▶ [HOW TO COMPLETE THIS TASK]:
All lines of the material must be output verbatim.

▶ [DATA SHOWN]:
──────

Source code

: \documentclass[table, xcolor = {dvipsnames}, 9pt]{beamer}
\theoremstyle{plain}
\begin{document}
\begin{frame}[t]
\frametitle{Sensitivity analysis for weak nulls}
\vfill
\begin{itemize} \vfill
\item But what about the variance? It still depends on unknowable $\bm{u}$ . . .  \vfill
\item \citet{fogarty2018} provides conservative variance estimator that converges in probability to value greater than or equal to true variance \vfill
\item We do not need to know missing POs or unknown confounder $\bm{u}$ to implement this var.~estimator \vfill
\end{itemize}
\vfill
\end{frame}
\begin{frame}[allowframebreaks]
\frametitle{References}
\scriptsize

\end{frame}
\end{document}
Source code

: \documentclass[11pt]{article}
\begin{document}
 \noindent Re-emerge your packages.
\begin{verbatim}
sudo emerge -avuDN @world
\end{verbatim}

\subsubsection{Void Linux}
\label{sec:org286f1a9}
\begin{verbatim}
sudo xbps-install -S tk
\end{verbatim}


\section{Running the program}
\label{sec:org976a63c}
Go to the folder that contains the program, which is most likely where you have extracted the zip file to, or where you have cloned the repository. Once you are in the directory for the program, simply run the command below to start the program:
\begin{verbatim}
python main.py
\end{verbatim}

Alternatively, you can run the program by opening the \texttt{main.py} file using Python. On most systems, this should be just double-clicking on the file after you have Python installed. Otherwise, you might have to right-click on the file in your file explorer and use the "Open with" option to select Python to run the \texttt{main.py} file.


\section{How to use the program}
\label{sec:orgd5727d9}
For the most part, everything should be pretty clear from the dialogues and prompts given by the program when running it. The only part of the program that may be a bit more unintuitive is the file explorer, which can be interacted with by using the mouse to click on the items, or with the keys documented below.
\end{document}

──────

▶ [WRITTEN RESPONSE]:
Source code

: \documentclass[table, xcolor = {dvipsnames}, 9pt]{beamer}
\theoremstyle{plain}
\begin{document}
\begin{frame}[t]
\frametitle{Sensitivity analysis for weak nulls}
\vfill
\begin{itemize} \vfill
\item But what about the variance? It still depends on unknowable $\bm{u}$ . . .  \vfill
\item \citet{fogarty2018} provides conservative variance estimator that converges in probability to value greater than or equal to true variance \vfill
\item We do not need to know missing POs or unknown confounder $\bm{u}$ to implement this var.~estimator \vfill
\end{itemize}
\vfill
\end{frame}
\begin{frame}[allowframebreaks]
\frametitle{References}
\scriptsize

\end{frame}
\end{document}
Source code

: \documentclass[11pt]{article}
\begin{document}
 \noindent Re-emerge your packages.
\begin{verbatim}
sudo emerge -avuDN @world
\end{verbatim}

\subsubsection{Void Linux}
\label{sec:org286f1a9}
\begin{verbatim}
sudo xbps-install -S tk
\end{verbatim}


\section{Running the program}
\label{sec:org976a63c}
Go to the folder that contains the program, which is most likely where you have extracted the zip file to, or where you have cloned the repository. Once you are in the directory for the program, simply run the command below to start the program:
\begin{verbatim}
python main.py
\end{verbatim}

Alternatively, you can run the program by opening the \texttt{main.py} file using Python. On most systems, this should be just double-clicking on the file after you have Python installed. Otherwise, you might have to right-click on the file in your file explorer and use the "Open with" option to select Python to run the \texttt{main.py} file.


\section{How to use the program}
\label{sec:orgd5727d9}
For the most part, everything should be pretty clear from the dialogues and prompts given by the program when running it. The only part of the program that may be a bit more unintuitive is the file explorer, which can be interacted with by using the mouse to click on the items, or with the keys documented below.
\end{document}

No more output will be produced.